The Shores of Unknown Places
by Lena Carr
Summary: "He knows how the story goes." Set S1-ish/after Death Without Company. Gen, no spoilers. Warning for Moretti mouth.


**Author's Notes** at the end.

* * *

"You know, this book is fucking bullshit."

Henry looked at Vic – over his glasses, over the newspaper he held – and considered her profile against the window of the hospital room. The deputy sat slouched against the wall in the worst sort of chair owned by Durant Memorial – seamless citrus plastic and tube metal legs that shed chrome in flakes, unpadded, unbending, uncomfortable.

Vic had come back to the hospital an hour before, snow dusting her shoulders and clinging to her tactical boots. She had been offered a more comfortable chair – the one beside Walt's hospital bed. She had declined.
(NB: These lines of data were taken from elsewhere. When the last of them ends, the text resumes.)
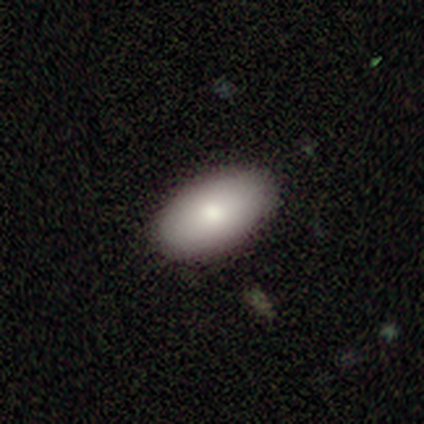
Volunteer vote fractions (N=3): This is likely a smooth galaxy (67%). How rounded: clearly in between (100%). Merging: clearly none (100%).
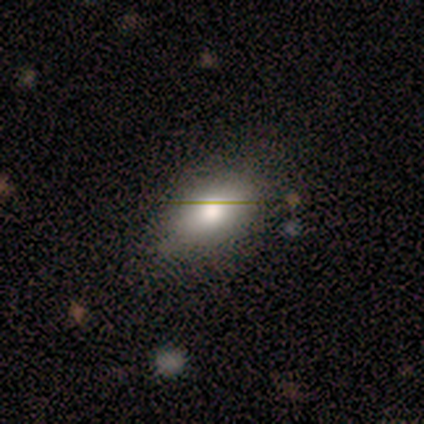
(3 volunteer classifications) Smooth or featured: smooth — 67% (star or artifact — 33%)
How rounded: round — 100%
Merging: none — 50% (tied with major disturbance — 50%)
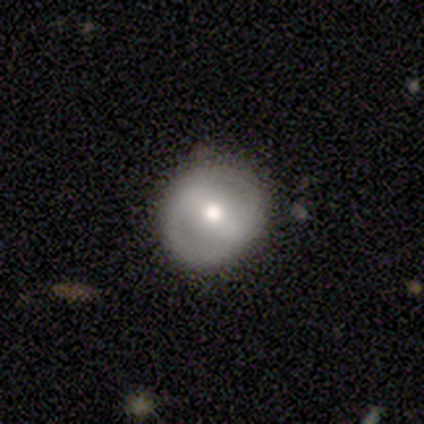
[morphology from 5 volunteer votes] Smooth or featured: featured or disk — 80% (smooth — 20%)
Edge-on disk: no — 100%
Bar: strong — 50% (tied with no — 50%)
Spiral arms: yes — 50% (tied with no — 50%)
Spiral winding: tight — 50% (tied with medium — 50%)
Spiral arm count: 2 — 100%
Bulge size: moderate — 50% (large — 25%)
Merging: none — 80% (minor disturbance — 20%)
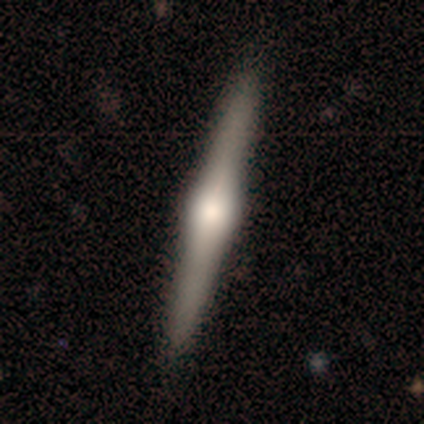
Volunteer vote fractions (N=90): A featured or disk galaxy (77%) viewed edge-on (100%) with a rounded central bulge (93%).

Vote fractions:
- Smooth or featured? featured or disk: 77% / smooth: 19% / star or artifact: 4%
- Edge-on disk? yes: 100% / no: 0%
- Edge-on bulge? rounded: 93% / boxy: 7% / none: 0%
- Merging? none: 95% / minor disturbance: 2% / major disturbance: 1% / merger: 1%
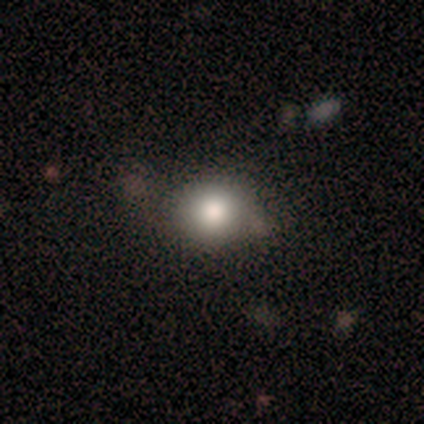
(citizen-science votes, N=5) smooth-or-featured: smooth: 60% | featured or disk: 20% | star or artifact: 20%
  how-rounded: round: 100% | in between: 0% | cigar-shaped: 0%
  merging: none: 50% (tied) | minor disturbance: 50% (tied) | major disturbance: 0% | merger: 0%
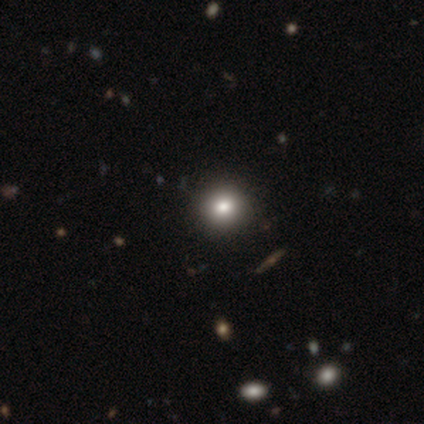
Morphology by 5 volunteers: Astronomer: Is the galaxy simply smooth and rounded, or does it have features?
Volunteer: smooth — 100%.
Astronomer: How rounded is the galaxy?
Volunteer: round — 100%.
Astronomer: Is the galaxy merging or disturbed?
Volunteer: none — 100%.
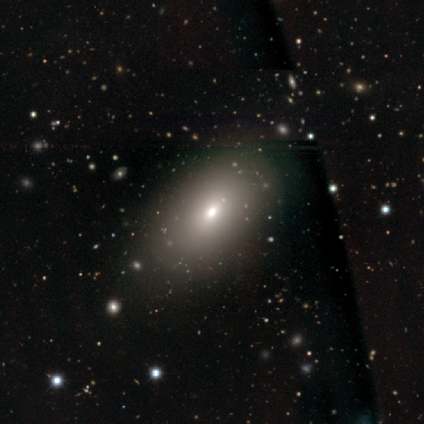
This appears to be a smooth galaxy with no disk features (33%, tied with featured or disk and star or artifact) that is in between round and cigar-shaped (100%). Merging: none (100%).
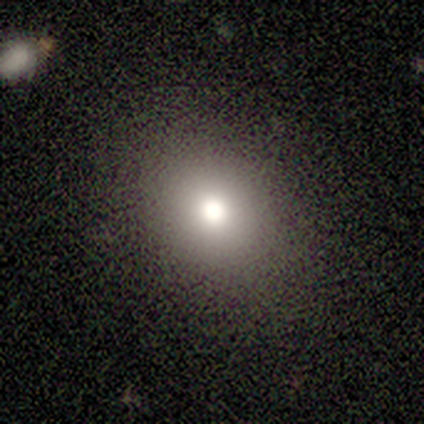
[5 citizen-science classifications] Q: Smooth or featured?
A: smooth (60%); runner-up: featured or disk (20%)
Q: How rounded?
A: in between (67%); runner-up: round (33%)
Q: Merging?
A: none (75%); runner-up: minor disturbance (25%)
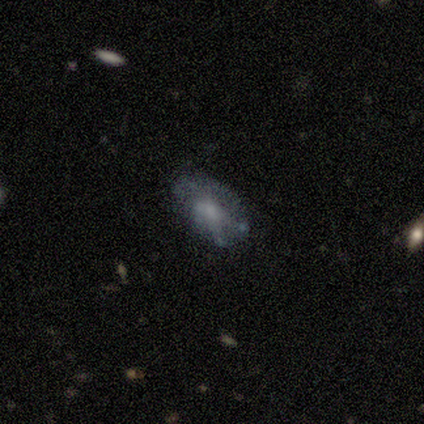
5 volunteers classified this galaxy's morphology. Smooth or featured? featured or disk (80%)
Edge-on disk? no (75%)
Bar? no (100%)
Spiral arms? no (100%)
Bulge size? moderate (100%)
Merging? none (100%)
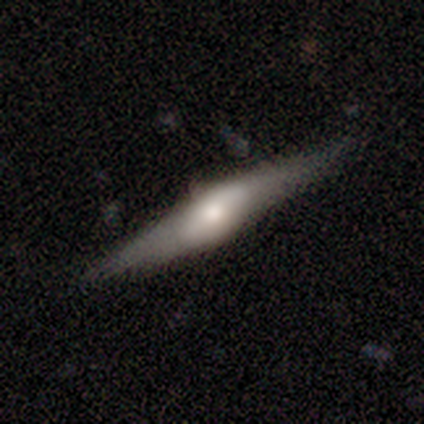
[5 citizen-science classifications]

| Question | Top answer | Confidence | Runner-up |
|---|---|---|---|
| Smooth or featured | smooth | 60% | featured or disk (40%) |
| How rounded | cigar-shaped | 67% | in between (33%) |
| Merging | none | 80% | major disturbance (20%) |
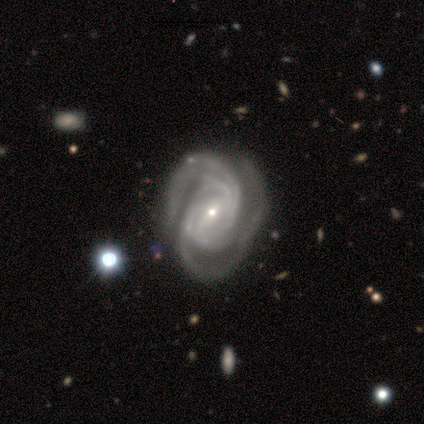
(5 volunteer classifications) smooth_or_featured: featured or disk (p=1.00)
disk_edge_on: no (p=1.00)
bar: weak (p=0.60) [alt: no p=0.40]
has_spiral_arms: yes (p=1.00)
spiral_winding: medium (p=0.80) [alt: tight p=0.20]
spiral_arm_count: 4 (p=0.40) [alt: 3 p=0.20]
bulge_size: small (p=0.60) [alt: large p=0.20]
merging: none (p=0.80) [alt: major disturbance p=0.20]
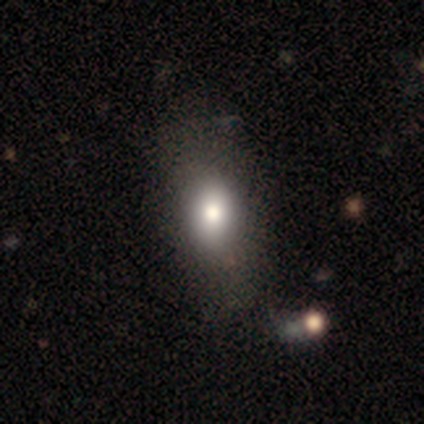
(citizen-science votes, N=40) smooth_or_featured: smooth (p=0.68) [alt: star or artifact p=0.23]
how_rounded: in between (p=0.78) [alt: round p=0.19]
merging: none (p=0.45) [alt: minor disturbance p=0.10]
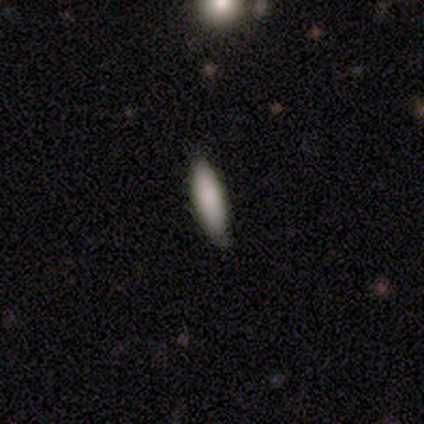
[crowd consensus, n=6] Volunteers were most divided on "how rounded": in between: 60%, cigar-shaped: 40%, round: 0%. More confident: smooth or featured — smooth (83%); merging — none (67%).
Henry had gone back to catching up on the available reading material, and had not pushed the issue.

Sometime over the last hour, Vic's boots had dried and she had shed her jacket. From one pocket she had produced a battered paperback and began leafing through it listlessly. Now she sat scowling at the book, her brows well knitted together, and her mobile face gone still.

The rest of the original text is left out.